[Stored records]
-- -- --
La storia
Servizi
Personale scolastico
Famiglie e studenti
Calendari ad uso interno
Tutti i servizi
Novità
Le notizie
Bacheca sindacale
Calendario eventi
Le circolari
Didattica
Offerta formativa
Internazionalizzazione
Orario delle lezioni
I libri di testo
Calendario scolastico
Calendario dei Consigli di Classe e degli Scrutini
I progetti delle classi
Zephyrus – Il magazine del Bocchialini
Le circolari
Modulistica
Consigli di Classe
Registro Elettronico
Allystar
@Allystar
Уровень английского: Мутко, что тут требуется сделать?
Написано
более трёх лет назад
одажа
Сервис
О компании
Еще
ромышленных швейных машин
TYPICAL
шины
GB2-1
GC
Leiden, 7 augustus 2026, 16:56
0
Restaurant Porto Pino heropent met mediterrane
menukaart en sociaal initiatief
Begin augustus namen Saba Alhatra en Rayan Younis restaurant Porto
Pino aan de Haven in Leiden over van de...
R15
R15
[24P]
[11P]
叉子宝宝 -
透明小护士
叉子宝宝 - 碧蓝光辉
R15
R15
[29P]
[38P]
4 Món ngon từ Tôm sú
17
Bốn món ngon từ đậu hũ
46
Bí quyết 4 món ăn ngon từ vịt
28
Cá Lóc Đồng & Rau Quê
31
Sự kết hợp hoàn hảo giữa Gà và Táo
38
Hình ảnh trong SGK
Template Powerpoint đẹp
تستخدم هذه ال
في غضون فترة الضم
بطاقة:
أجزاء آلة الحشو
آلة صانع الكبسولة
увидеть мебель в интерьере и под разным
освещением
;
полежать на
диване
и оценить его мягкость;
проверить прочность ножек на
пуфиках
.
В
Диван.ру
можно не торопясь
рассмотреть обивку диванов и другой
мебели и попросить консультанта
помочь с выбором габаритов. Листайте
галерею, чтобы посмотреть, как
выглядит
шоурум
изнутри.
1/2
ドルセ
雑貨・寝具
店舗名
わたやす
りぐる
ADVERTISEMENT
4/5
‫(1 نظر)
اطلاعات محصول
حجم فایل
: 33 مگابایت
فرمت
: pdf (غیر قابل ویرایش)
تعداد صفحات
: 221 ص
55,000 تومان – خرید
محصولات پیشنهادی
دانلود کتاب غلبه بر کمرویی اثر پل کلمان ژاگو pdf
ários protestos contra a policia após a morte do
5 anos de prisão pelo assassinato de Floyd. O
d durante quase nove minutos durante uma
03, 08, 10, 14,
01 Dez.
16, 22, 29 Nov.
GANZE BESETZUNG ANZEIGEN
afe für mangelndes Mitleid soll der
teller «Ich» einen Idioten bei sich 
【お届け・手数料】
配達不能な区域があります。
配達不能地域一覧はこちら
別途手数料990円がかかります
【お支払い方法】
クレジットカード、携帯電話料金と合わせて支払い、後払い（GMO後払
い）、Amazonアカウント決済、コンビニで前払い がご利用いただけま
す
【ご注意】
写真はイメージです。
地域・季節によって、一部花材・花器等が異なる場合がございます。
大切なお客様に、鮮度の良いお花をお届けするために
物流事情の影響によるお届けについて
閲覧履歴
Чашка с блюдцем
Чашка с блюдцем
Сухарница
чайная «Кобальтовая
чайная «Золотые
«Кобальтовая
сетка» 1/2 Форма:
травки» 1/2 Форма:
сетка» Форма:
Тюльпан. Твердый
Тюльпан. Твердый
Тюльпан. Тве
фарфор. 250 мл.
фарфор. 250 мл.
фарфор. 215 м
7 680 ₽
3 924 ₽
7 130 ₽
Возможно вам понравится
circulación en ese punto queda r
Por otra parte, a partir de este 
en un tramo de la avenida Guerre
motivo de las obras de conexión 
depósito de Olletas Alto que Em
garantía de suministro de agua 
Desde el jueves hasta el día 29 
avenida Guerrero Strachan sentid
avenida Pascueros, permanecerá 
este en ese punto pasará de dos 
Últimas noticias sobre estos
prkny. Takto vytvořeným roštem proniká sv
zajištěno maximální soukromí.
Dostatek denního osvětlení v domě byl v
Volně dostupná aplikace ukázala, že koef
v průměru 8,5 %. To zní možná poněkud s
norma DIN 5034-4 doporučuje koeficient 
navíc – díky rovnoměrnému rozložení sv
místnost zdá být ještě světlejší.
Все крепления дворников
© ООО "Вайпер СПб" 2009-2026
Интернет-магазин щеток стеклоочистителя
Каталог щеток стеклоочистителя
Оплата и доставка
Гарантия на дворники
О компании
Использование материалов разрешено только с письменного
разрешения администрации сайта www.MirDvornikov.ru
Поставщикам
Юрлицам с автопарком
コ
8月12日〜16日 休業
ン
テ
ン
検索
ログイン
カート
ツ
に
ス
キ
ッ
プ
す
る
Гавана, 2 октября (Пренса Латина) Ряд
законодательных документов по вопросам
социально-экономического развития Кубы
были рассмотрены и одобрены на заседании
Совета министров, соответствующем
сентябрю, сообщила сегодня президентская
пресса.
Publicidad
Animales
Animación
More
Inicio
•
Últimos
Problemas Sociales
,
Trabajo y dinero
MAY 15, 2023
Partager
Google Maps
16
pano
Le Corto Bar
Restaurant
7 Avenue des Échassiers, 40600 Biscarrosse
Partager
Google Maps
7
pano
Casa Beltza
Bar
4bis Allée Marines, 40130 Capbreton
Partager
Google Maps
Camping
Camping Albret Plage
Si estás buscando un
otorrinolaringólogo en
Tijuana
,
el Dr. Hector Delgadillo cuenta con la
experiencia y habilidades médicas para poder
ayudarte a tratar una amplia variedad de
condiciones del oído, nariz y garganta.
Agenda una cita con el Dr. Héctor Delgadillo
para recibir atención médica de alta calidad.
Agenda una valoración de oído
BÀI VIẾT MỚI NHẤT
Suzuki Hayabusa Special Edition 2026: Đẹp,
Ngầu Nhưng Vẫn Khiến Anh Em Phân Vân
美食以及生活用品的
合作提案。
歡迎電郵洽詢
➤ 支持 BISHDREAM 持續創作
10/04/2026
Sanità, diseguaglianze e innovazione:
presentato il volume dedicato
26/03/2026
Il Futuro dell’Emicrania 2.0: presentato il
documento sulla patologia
-- -- --
Exercise aim
Your answer must be an exact transcription of all the data above.

Finished task
La storia
Servizi
Personale scolastico
Famiglie e studenti
Calendari ad uso interno
Tutti i servizi
Novità
Le notizie
Bacheca sindacale
Calendario eventi
Le circolari
Didattica
Offerta formativa
Internazionalizzazione
Orario delle lezioni
I libri di testo
Calendario scolastico
Calendario dei Consigli di Classe e degli Scrutini
I progetti delle classi
Zephyrus – Il magazine del Bocchialini
Le circolari
Modulistica
Consigli di Classe
Registro Elettronico
Allystar
@Allystar
Уровень английского: Мутко, что тут требуется сделать?
Написано
более трёх лет назад
одажа
Сервис
О компании
Еще
ромышленных швейных машин
TYPICAL
шины
GB2-1
GC
Leiden, 7 augustus 2026, 16:56
0
Restaurant Porto Pino heropent met mediterrane
menukaart en sociaal initiatief
Begin augustus namen Saba Alhatra en Rayan Younis restaurant Porto
Pino aan de Haven in Leiden over van de...
R15
R15
[24P]
[11P]
叉子宝宝 -
透明小护士
叉子宝宝 - 碧蓝光辉
R15
R15
[29P]
[38P]
4 Món ngon từ Tôm sú
17
Bốn món ngon từ đậu hũ
46
Bí quyết 4 món ăn ngon từ vịt
28
Cá Lóc Đồng & Rau Quê
31
Sự kết hợp hoàn hảo giữa Gà và Táo
38
Hình ảnh trong SGK
Template Powerpoint đẹp
تستخدم هذه ال
في غضون فترة الضم
بطاقة:
أجزاء آلة الحشو
آلة صانع الكبسولة
увидеть мебель в интерьере и под разным
освещением
;
полежать на
диване
и оценить его мягкость;
проверить прочность ножек на
пуфиках
.
В
Диван.ру
можно не торопясь
рассмотреть обивку диванов и другой
мебели и попросить консультанта
помочь с выбором габаритов. Листайте
галерею, чтобы посмотреть, как
выглядит
шоурум
изнутри.
1/2
ドルセ
雑貨・寝具
店舗名
わたやす
りぐる
ADVERTISEMENT
4/5
‫(1 نظر)
اطلاعات محصول
حجم فایل
: 33 مگابایت
فرمت
: pdf (غیر قابل ویرایش)
تعداد صفحات
: 221 ص
55,000 تومان – خرید
محصولات پیشنهادی
دانلود کتاب غلبه بر کمرویی اثر پل کلمان ژاگو pdf
ários protestos contra a policia após a morte do
5 anos de prisão pelo assassinato de Floyd. O
d durante quase nove minutos durante uma
03, 08, 10, 14,
01 Dez.
16, 22, 29 Nov.
GANZE BESETZUNG ANZEIGEN
afe für mangelndes Mitleid soll der
teller «Ich» einen Idioten bei sich 
【お届け・手数料】
配達不能な区域があります。
配達不能地域一覧はこちら
別途手数料990円がかかります
【お支払い方法】
クレジットカード、携帯電話料金と合わせて支払い、後払い（GMO後払
い）、Amazonアカウント決済、コンビニで前払い がご利用いただけま
す
【ご注意】
写真はイメージです。
地域・季節によって、一部花材・花器等が異なる場合がございます。
大切なお客様に、鮮度の良いお花をお届けするために
物流事情の影響によるお届けについて
閲覧履歴
Чашка с блюдцем
Чашка с блюдцем
Сухарница
чайная «Кобальтовая
чайная «Золотые
«Кобальтовая
сетка» 1/2 Форма:
травки» 1/2 Форма:
сетка» Форма:
Тюльпан. Твердый
Тюльпан. Твердый
Тюльпан. Тве
фарфор. 250 мл.
фарфор. 250 мл.
фарфор. 215 м
7 680 ₽
3 924 ₽
7 130 ₽
Возможно вам понравится
circulación en ese punto queda r
Por otra parte, a partir de este 
en un tramo de la avenida Guerre
motivo de las obras de conexión 
depósito de Olletas Alto que Em
garantía de suministro de agua 
Desde el jueves hasta el día 29 
avenida Guerrero Strachan sentid
avenida Pascueros, permanecerá 
este en ese punto pasará de dos 
Últimas noticias sobre estos
prkny. Takto vytvořeným roštem proniká sv
zajištěno maximální soukromí.
Dostatek denního osvětlení v domě byl v
Volně dostupná aplikace ukázala, že koef
v průměru 8,5 %. To zní možná poněkud s
norma DIN 5034-4 doporučuje koeficient 
navíc – díky rovnoměrnému rozložení sv
místnost zdá být ještě světlejší.
Все крепления дворников
© ООО "Вайпер СПб" 2009-2026
Интернет-магазин щеток стеклоочистителя
Каталог щеток стеклоочистителя
Оплата и доставка
Гарантия на дворники
О компании
Использование материалов разрешено только с письменного
разрешения администрации сайта www.MirDvornikov.ru
Поставщикам
Юрлицам с автопарком
コ
8月12日〜16日 休業
ン
テ
ン
検索
ログイン
カート
ツ
に
ス
キ
ッ
プ
す
る
Гавана, 2 октября (Пренса Латина) Ряд
законодательных документов по вопросам
социально-экономического развития Кубы
были рассмотрены и одобрены на заседании
Совета министров, соответствующем
сентябрю, сообщила сегодня президентская
пресса.
Publicidad
Animales
Animación
More
Inicio
•
Últimos
Problemas Sociales
,
Trabajo y dinero
MAY 15, 2023
Partager
Google Maps
16
pano
Le Corto Bar
Restaurant
7 Avenue des Échassiers, 40600 Biscarrosse
Partager
Google Maps
7
pano
Casa Beltza
Bar
4bis Allée Marines, 40130 Capbreton
Partager
Google Maps
Camping
Camping Albret Plage
Si estás buscando un
otorrinolaringólogo en
Tijuana
,
el Dr. Hector Delgadillo cuenta con la
experiencia y habilidades médicas para poder
ayudarte a tratar una amplia variedad de
condiciones del oído, nariz y garganta.
Agenda una cita con el Dr. Héctor Delgadillo
para recibir atención médica de alta calidad.
Agenda una valoración de oído
BÀI VIẾT MỚI NHẤT
Suzuki Hayabusa Special Edition 2026: Đẹp,
Ngầu Nhưng Vẫn Khiến Anh Em Phân Vân
美食以及生活用品的
合作提案。
歡迎電郵洽詢
➤ 支持 BISHDREAM 持續創作
10/04/2026
Sanità, diseguaglianze e innovazione:
presentato il volume dedicato
26/03/2026
Il Futuro dell’Emicrania 2.0: presentato il
documento sulla patologia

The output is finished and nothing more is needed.